Pregnancy Week 5
Congratulations! Weeks four through seven are when most women discover they are pregnant. This week-by-week newsletter will keep you informed about what to expect for you and your developing baby during your pregnancy.
If you have just found out that you are pregnant, you may want to begin by reading weeks 1 through 4.
There is can be confusion when discussing the way in which pregnancy is calculated. Since most women do not know when they conceived as it is challenging to know exactly when ovulation occurred, pregnancy is determined from the first day of your last menstrual period (LMP).
Counting from you LMP, your pregnancy will last around 40 weeks. For more information on how pregnancy is measured, please see our information on calculating your dates.
There are still probably not any changes noticeable to those around you at this time. You may begin to notice more pregnancy symptoms such as morning sickness. About 50% of pregnant women will experience morning sickness.
Morning sickness normally begins around the 6th week of pregnancy, but it is not too soon to begin preparing for how you will deal with it. Morning sickness can be experienced in the morning, throughout the day, or in the evening.
For ways to help deal with the nausea that accompanies early pregnancy, read our tips for surviving morning sickness.
If morning sickness is so severe that you are constantly throwing up and not keeping anything down, consult with your doctor about the possibility of having hyperemesis gravidarum.
Your baby looks more like a tadpole than a baby at this point. Your baby’s heart is beating at a steady rhythm, and the structures that will become the eyes and ears are forming. The fetal skeleton is also beginning to form.
Your baby is still very small, measuring 0.118 inches (3 millimeters) long. At this point, your baby’s length is measured from the crown of the head to the bottom of the rear end (CRL). The CRL measurement is used until 20 weeks gestation, at which point it will change to measuring from crown to heel (CHL).
If you still have not arranged an appointment for your first prenatal visit, then you should go ahead and do so. If you are still interviewing doctors and/or midwives, you would want to begin narrowing it down to choose your provider.
You may be wondering how much weight you should expect to gain. The American College of Obstetricians and Gynecologists (ACOG) recommends a weight gain of 25 to 35 pounds (11.3 to 15.9 kilograms) during pregnancy for women who are at normal weight when conception occurs.

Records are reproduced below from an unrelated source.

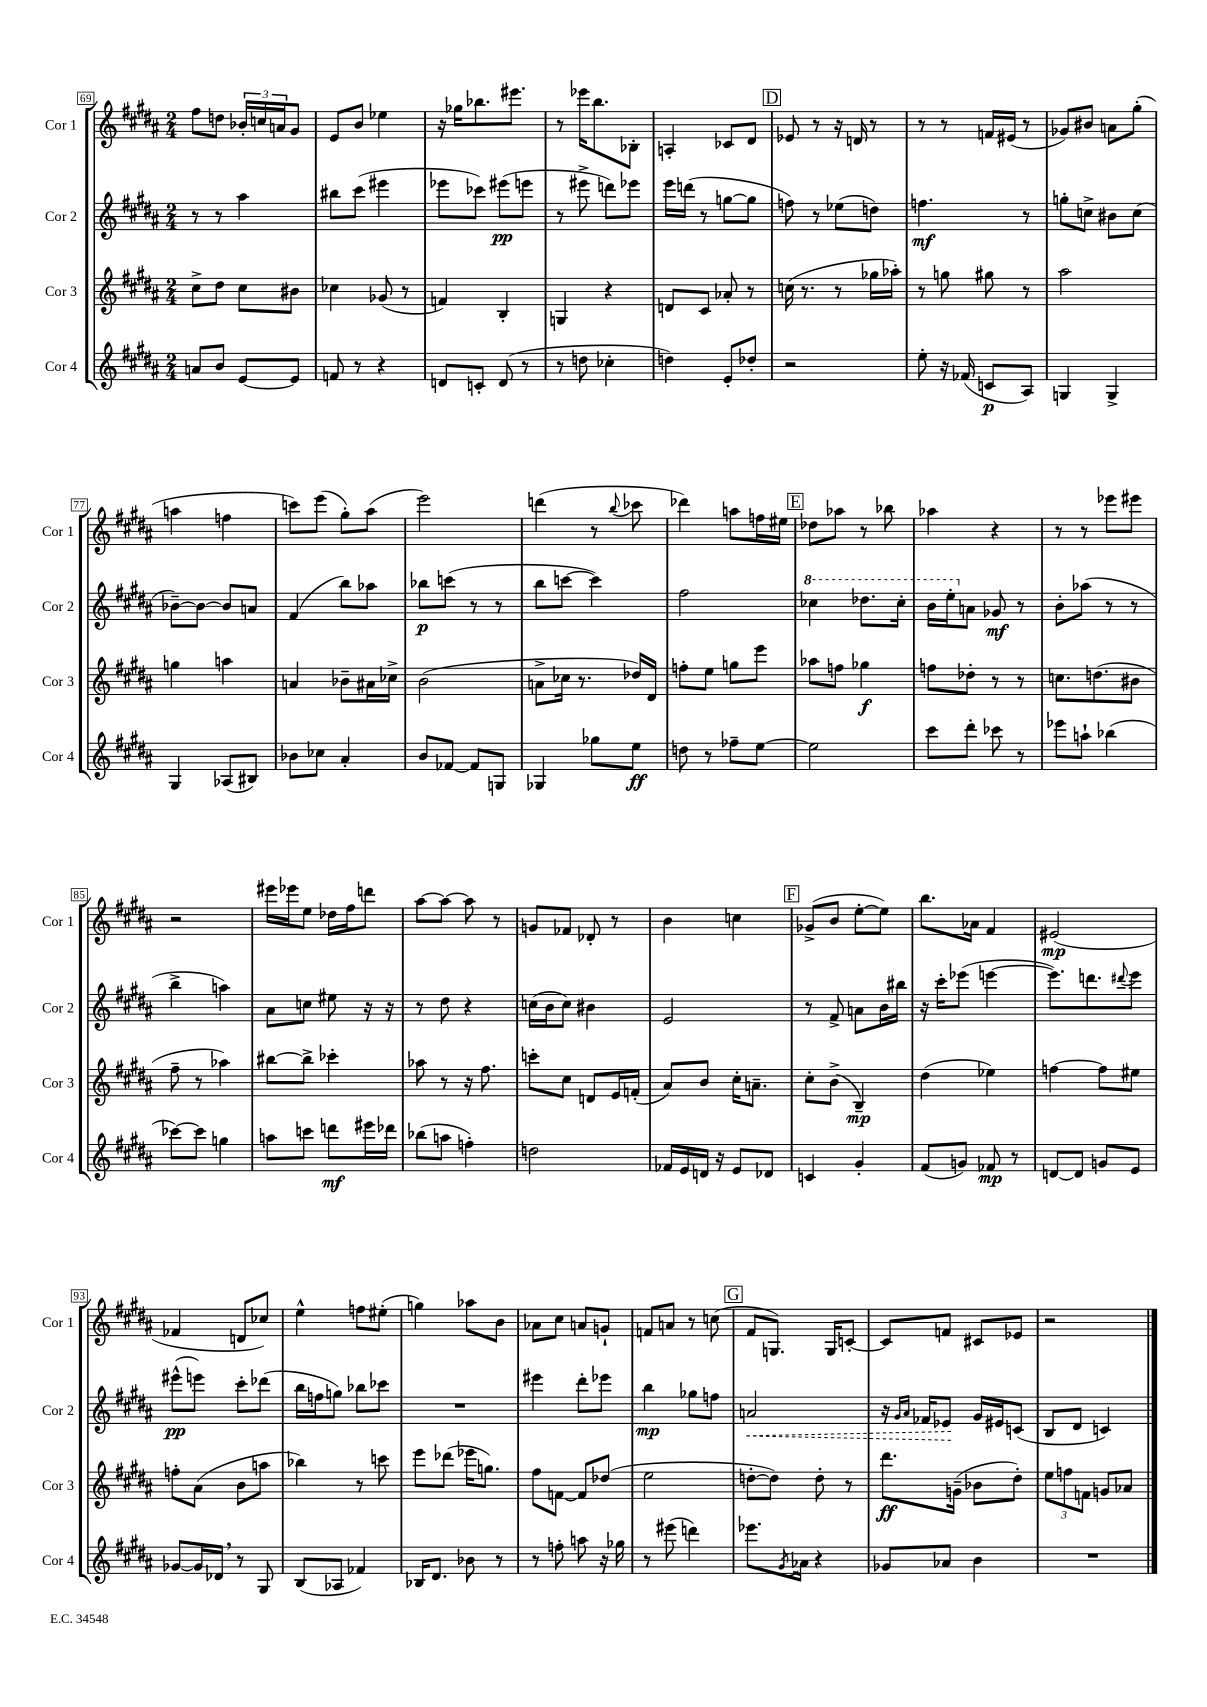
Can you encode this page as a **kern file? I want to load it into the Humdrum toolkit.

**kern	**kern	**kern	**kern
*staff4	*staff3	*staff2	*staff1
*clefG2	*clefG2	*clefG2	*clefG2
*k[f#c#g#d#a#]	*k[f#c#g#d#a#]	*k[f#c#g#d#a#]	*k[f#c#g#d#a#]
*M2/4	*M2/4	*M2/4	*M2/4
8a/L	8cc#^\L	8r	8ff#\L
8b/J	8dd#\J	8r	8dd\J
[8e/L	8cc#\L	4aa#\	24b-'/LL
.	.	.	24cc/
.	.	.	24a/J
8e/]J	8b#\J	.	8g#/J
=	=	=	=
8f/	4cc-\	8bb#\L	8e/L
8r	.	(8ccc#\J	8b/J
4r	(8g-/	4eee#\	4ee-\
.	8r	.	.
=	=	=	=
8d/L	4f/)	8eee-\L	16r
.	.	.	16gg-\LK
8c'/J	.	8ccc-\J)	8.bb-\
(8d/	4B'/	(8eee#\L	.
.	.	.	8.eee#\J
8r	.	8eee\J	.
=	=	=	=
8r	4G/	8r	8r
8dd\	.	8eee#^\	16eee-\LK
.	.	.	8.bb\
4cc-'\	4r	8ddd\L)	.
.	.	8eee-\J	8B-'\J
=	=	=	=
4dd\)	8d/L	16eee\LL	4A'/
.	.	(16ddd\JJ	.
.	8c#/J	8r	.
8e'/L	8a-'/	[8gg\L	8c-/L
8dd-'/J	8r	8gg\]J	8d#/J
=	=	=	=
2r	(16cc\	8ff\)	8e-/
.	8.r	.	.
.	.	8r	8r
.	8r	(8ee-\L	16r
.	.	.	16d/
.	16gg-\LL	8dd\J)	8r
.	16aa-'\JJ)	.	.
=	=	=	=
8ee'\	8r	4.ff\	8r
16r	8gg\	.	8r
(16f-/	.	.	.
8c/L	8gg#\	.	16f/LL
.	.	.	(16e#/JJ
8A#/J)	8r	8r	8r
=	=	=	=
4G/	2aa#\	8gg'\L	8g-/L)
.	.	8cc^\J	8b#/J
4G^/	.	8b#\L	8a\L
.	.	(8cc\J	(8gg#'\J
=	=	=	=
4G#/	4gg\	[8b-~\L)	4aa\
.	.	8b-\_J	.
(8A-/L	4aa\	8b-/]L	4ff\
8B#/J)	.	8a/J	.
=	=	=	=
8b-\L	4a/	(4f#/	8ccc\L)
8cc-\J	.	.	(8eee\J
4a#'/	8b-~\L	8bb\L)	8gg#'\L)
.	16a#\L	8aa-\J	(8aa#\J
.	16cc-^\JJ	.	.
=	=	=	=
8b/L	(2b\	8bb-\L	2eee\)
[8f-/J	.	(8ccc\J	.
8f-/]L	.	8r	.
8G/J	.	8r	.
=	=	=	=
4G-/	8a^\L	8bb\L	(4ddd\
.	16cc-\Jk	[8ccc\J	.
.	8.r	.	.
8gg-\L	.	4ccc\])	8r
.	.	.	8qqbb/
8ee\J	16dd-/LL)	.	8ccc-\
.	16d#/JJ	.	.
=	=	=	=
8dd\	8ff'\L	2ff#\	4ddd-\)
8r	8ee\J	.	.
8ff-~\L	8gg\L	.	8aa\L
[8ee\J	8eee\J	.	16ff\L
.	.	.	16ee#\JJ
=	=	=	=
2ee\]	8aa-\L	4ccc-\	8dd-\L
.	8ff\J	.	8aa-\J
.	4gg-\	8.ddd-\L	8r
.	.	.	8bb-\
.	.	16ccc-'\Jk	.
=	=	=	=
8ccc#\L	8ff\L	16bb\LL	4aa-\
.	.	16eee'\J	.
8ddd#'\J	8dd-'\J	8a\J	.
8ccc-\	8r	8g-/	4r
8r	8r	8r	.
=	=	=	=
8eee-\L	8.cc\L	8b'\L	8r
8aa`\J	.	(8aa-\J	8r
.	(8.dd\	.	.
(4bb-\	.	8r	8eee-\L
.	8b#\J	8r	8eee#\J
=	=	=	=
[8ccc-\L)	8ff#~\	4bb^\	2r
8ccc-\]J	8r	.	.
4gg\	4aa-\)	4aa\)	.
=	=	=	=
8aa\L	[8bb#\L	8a#\L	16eee#\LL
.	.	.	16eee-\J
8ccc\J	8bb#^\]J	8cc\J	8ee\J
8ddd\L	4ccc-'\	8ee#\	16dd-\LL
.	.	.	16ff#\J
16eee#\L	.	16r	8ddd\J
16ddd-\JJ	.	16r	.
=	=	=	=
(8bb-\L	8aa-\	8r	[8aa#\L
8aa\J	8r	8dd#\	8aa#\_J
4ff'\)	16r	4r	8aa#\]
.	8.ff#\	.	.
.	.	.	8r
=	=	=	=
2dd\	8ccc'\L	(16cc\LL	8g/L
.	.	16b\J	.
.	8cc#\J	8cc\J)	8f-/J
.	8d/L	4b#\	8d-'/
.	16e/L	.	8r
.	(16f'/JJ	.	.
=	=	=	=
16f-/LL	8a#/L)	2e/	4b\
16e/	.	.	.
16d/JJ	8b/J	.	.
16r	.	.	.
8e/L	16cc#'\LK	.	4cc\
.	8.a~\J	.	.
8d-/J	.	.	.
=	=	=	=
4c/	8cc#'\L	8r	(8g-^/L
.	(8b^\J	8f#^/	8b/J
4g#'/	4B~/)	8a\L	[8ee'\L
.	.	16b\L	8ee\]J)
.	.	16bb#\JJ	.
=	=	=	=
(8f#/L	(4dd#\	16r	8.bb\L
.	.	16ccc#'\LK	.
8g/J)	.	(8eee-\J	.
.	.	.	16a-\Jk
8f-/	4ee-\)	[4eee\	4f#/
8r	.	.	.
=	=	=	=
[8d/L	[4ff\	8.eee\]L)	(2e#/
8d/]J	.	.	.
.	.	8.ddd\	.
8g/L	8ff\]L	.	.
.	.	8qqddd#/	.
8e/J	8ee#\J	8eee\J	.
=	=	=	=
[8g-/L	8ff'\L	(8eee#^^\L	4f-/
16g-/]L	(8a#\J	8eee\J)	.
16d-/JJ	.	.	.
8r	8b\L	8ccc#'\L	8d/L
8G#/	8aa\J	(8ddd-\J	8cc-/J)
=	=	=	=
(8B/L	4bb-\)	16bb\LL	4ee^^\
.	.	16ff\J	.
8A-/J	.	8gg\J)	.
4f-/)	8r	8bb-\L	8ff\L
.	8ccc\	8ccc-\J	(8ee#'\J
=	=	=	=
16B-/LK	8eee\L	2r	4gg\)
8.d#/J	.	.	.
.	(8ddd-\J	.	.
8b-\	16eee-\LK	.	8aa-\L
.	8.gg\J)	.	.
8r	.	.	8b\J
=	=	=	=
8r	8ff#\L	4eee#\	8a-\L
8ff'\	[8f\J	.	8cc#\J
8aa\	8f/]L	8ddd#'\L	8a/L
16r	(8dd-/J	8eee-\J	8g`/J
16gg-\	.	.	.
=	=	=	=
8r	2ee\	4bb\	8f/L
(8eee#\	.	.	8a/J
4ddd\)	.	8gg-\L	8r
.	.	8ff\J	(8cc\
=	=	=	=
8.eee-\L	[8dd'\L	2a/	8f#/L
.	8dd\]J)	.	8.G/J)
8qg#/	.	.	.
16a-\Jk	.	.	.
4r	8dd'\	.	.
.	.	.	16G/LK
.	8r	.	[8c'/J
=	=	=	=
8g-/L	8.ddd#\L	16r	8c/]L
.	.	16qqg#/LL	.
.	.	16qqa#/JJ	.
.	.	16f-/LK	.
8a-/J	.	8e-/J	8f/J
.	(16g~\Jk	.	.
4b\	8b-\L	16g#/LL	8c#/L
.	.	16e#/J	.
.	8dd#'\J)	(8c/J	8e-/J
=	=	=	=
2r	12ee\L	8B/L	2r
.	12ff\	.	.
.	.	8d#/J	.
.	12f\J	.	.
.	8g/L	4c/)	.
.	8a-/J	.	.
==	==	==	==
*-	*-	*-	*-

Underweight women should gain about 34 pounds (15.4 kilograms), while overweight women should gain about 20 pounds (9 kilograms). For more information see about pregnancy weight gain.
Try helping out with household tasks without being asked. This could be as simple as vacuuming, taking out the trash, washing the dishes or making her favorite meal. Be prepared to help her more, especially near delivery and after the baby has arrived. You will discover you can do alot more than you believed possible when it is required to care for your newborn.